Does there exist a sequence of positive numbers $a_{n}$ such that $\sum a_{n}$ is convergent and $\ln(n) a_{n}$ does not converge to zero?

Question

We have $a_{n}>0 $ and the series $ \sum a_{n} $ is convergent. Does it mean that $ a_{n}\times \ln{n}$ tends to 0, as n goes to infinity?

I couldn't find any counterexample, no sequence of the form $\frac{1}{n^{m}}$, where $m>1$, works. I also tried expressing $a_{n}$ as difference of two sums, but it didn't help.

Is there a counterexample?

Answer 1

Sure, there is such a sequence. Find a subsequence of $1/\log n$ whose series converges. Let $a_n=1/2^n$ unless $1/\log n$ is one of the terms of the subsequence, in which case $a_n=1/\log n$.

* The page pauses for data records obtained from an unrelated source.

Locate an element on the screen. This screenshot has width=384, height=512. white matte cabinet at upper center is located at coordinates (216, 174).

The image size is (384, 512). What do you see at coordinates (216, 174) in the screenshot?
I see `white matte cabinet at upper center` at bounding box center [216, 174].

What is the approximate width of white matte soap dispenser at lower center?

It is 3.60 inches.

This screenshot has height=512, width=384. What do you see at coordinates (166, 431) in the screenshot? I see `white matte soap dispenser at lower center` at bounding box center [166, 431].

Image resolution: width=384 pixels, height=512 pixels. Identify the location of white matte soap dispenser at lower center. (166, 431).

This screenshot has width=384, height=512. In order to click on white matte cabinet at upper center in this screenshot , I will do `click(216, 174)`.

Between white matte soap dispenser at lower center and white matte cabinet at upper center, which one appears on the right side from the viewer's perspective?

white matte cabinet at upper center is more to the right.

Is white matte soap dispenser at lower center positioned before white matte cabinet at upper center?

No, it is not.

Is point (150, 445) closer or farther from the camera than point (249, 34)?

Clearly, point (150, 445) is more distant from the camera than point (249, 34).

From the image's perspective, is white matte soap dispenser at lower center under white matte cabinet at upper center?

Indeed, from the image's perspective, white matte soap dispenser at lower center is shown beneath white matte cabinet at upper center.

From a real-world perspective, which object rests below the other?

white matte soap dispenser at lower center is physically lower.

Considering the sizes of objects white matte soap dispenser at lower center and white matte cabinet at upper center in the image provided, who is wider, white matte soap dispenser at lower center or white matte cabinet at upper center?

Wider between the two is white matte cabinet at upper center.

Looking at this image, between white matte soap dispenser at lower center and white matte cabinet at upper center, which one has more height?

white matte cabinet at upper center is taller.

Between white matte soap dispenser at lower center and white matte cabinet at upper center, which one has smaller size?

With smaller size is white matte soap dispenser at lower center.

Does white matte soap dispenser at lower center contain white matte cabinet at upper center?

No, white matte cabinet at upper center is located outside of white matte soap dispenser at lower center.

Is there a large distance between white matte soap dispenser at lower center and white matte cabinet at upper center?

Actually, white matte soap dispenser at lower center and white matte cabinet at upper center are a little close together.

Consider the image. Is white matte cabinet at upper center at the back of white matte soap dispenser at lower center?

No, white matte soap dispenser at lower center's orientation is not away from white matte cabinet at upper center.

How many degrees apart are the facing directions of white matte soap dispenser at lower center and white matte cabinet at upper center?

In this example, the sequence $a_n \log n$ does not converge, as there is a subsequence of it that is constantly equal to 1, while another subsequence converges to 0. This is no accident: If $b_n>0$ for all $n$ and $b_n\log n$ converges but not to 0, then $\sum b_n$ diverges because, if $b_n\log n\to r>0$, then $b_n>r/(2\log n)$ for all $n$ large enough.

Answer 2

Consider $$ a_n=\frac1{n^2}+\frac{\left[n=2^{k^2}\land k\in\mathbb{Z}^+\right]}{\log_2(n)} $$ where $[\cdots]$ are Iverson Brackets. $$ \limsup_{n\to\infty}a_n\log(n)=\log(2) $$